Activity 1: Reproduce everything in the Miller v. Marsh court opinion from "No. 84-7497." down to "PITTMAN, District Judge.".
Activity 2: Carry the Miller v. Marsh court opinion forward, starting after its last sentence.
*** Text passage Section Begins ***
Case ID: f2d_766/html/0490-01.html
Source: Caselaw Access Project
Author: {"author": "RONEY, Circuit Judge:", "license": "Public Domain", "url": "https://static.case.law/"}
Date Created: 2024-08-24T03:29:51.129683

Barbara C. MILLER, Plaintiff-Appellant, v. John O. MARSH, Secretary of the Army, Defendant-Appellee.
    No. 84-7497.
    United States Court of Appeals, Eleventh Circuit.
    July 23, 1985.
    
      Frank W. Donaldson, U.S. Atty., Caryl P. Privett, Asst. U.S. Atty., Birmingham, Ala., for defendant-appellee.
    Before RONEY and CLARK, Circuit Judges, and PITTMAN, District Judge.
    
      
       Honorable Virgil Pittman, U.S. District Judge for the Southern District of Alabama, sitting by designation.
    
   RONEY, Circuit Judge:

The district court granted summary judgment to defendant in this Title VII sex discrimination case both on the merits and because it was untimely filed. Since sex discrimination was conceded, the sole issue on the merits was whether the district court erred in denying her claim for back pay on the ground that she had voluntarily withdrawn from the labor market by entering law school. Although plaintiff’s claim was timely filed, we hold on the facts of this case that plaintiff did leave the labor market so the judgment of the district court denying back pay is affirmed.
*** Text passage Section Ends ***
*** Excerpted records Section Begins ***
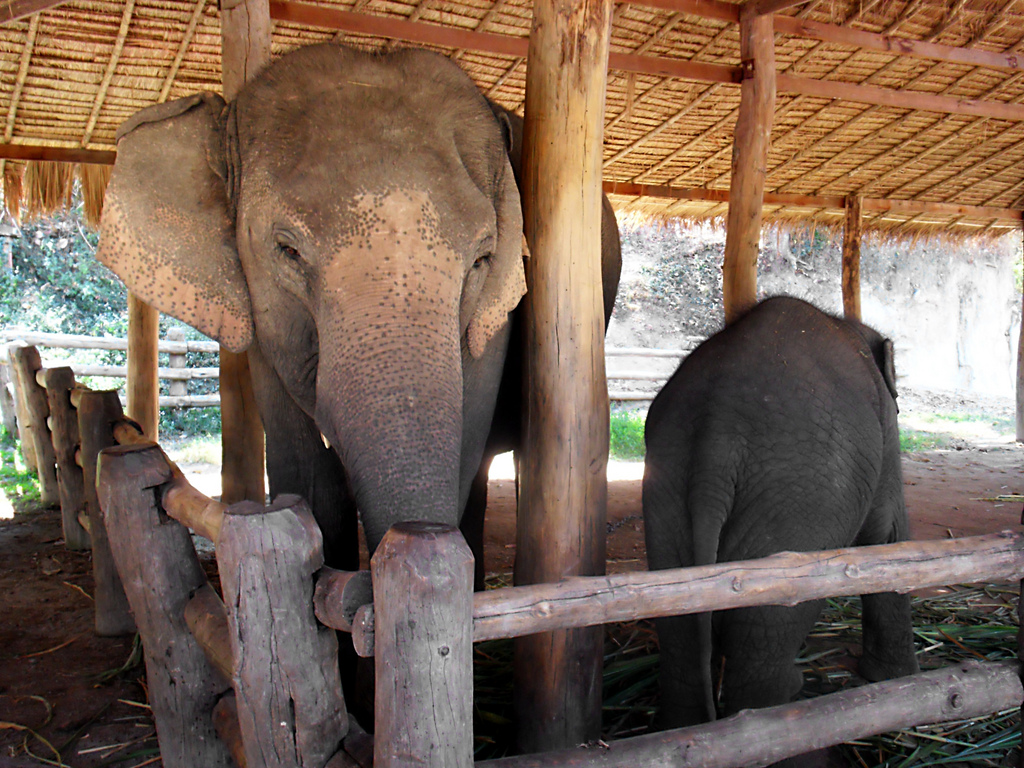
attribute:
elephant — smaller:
*** Excerpted records Section Ends ***
*** Excerpted records Section Begins ***
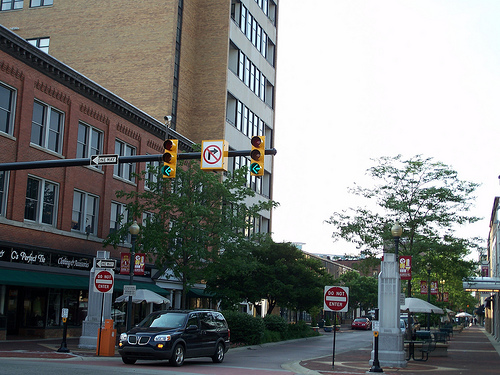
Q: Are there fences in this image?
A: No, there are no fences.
*** Excerpted records Section Ends ***
Expected answer 1:
No. 84-7497.
    United States Court of Appeals, Eleventh Circuit.
    July 23, 1985.
    
      Frank W. Donaldson, U.S. Atty., Caryl P. Privett, Asst. U.S. Atty., Birmingham, Ala., for defendant-appellee.
    Before RONEY and CLARK, Circuit Judges, and PITTMAN, District Judge.

Expected answer 2:
The parties stipulated to the following facts for purposes of the summary judgment motion. Plaintiff was employed as a temporary clerk stenographer for the Army in May 1978. Her position was to end no later than September 29, 1978. That summer she interviewed for a position as a Contract Specialist for the Army Corps of Engineers (Corps). She was not selected. Believing she had been discriminated against on the basis of her sex and age, plaintiff initiated a formal administrative discrimination complaint on August 28, 1978. Under Title VII and the relevant regulations, Government employees are expected to initiate their Equal Employment Opportunity (EEO) complaints with the agency that employs them. They then have a right to appeal to the Equal Employment Opportunity Commission (EEOC) in Washington.

The Corps determined that plaintiff was a victim of sex, but not age, discrimination, and so informed her by memorandum dated February 7, 1979. The memorandum recommended that plaintiff be “retroactively appointed to include back pay minus any other income earned and any times that she was not ready, willing, and available- for employment.”

Plaintiff had left her temporary job on September 15, 1978, while her appeal was still pending with the Corps. She entered law school at Mercer University three days later.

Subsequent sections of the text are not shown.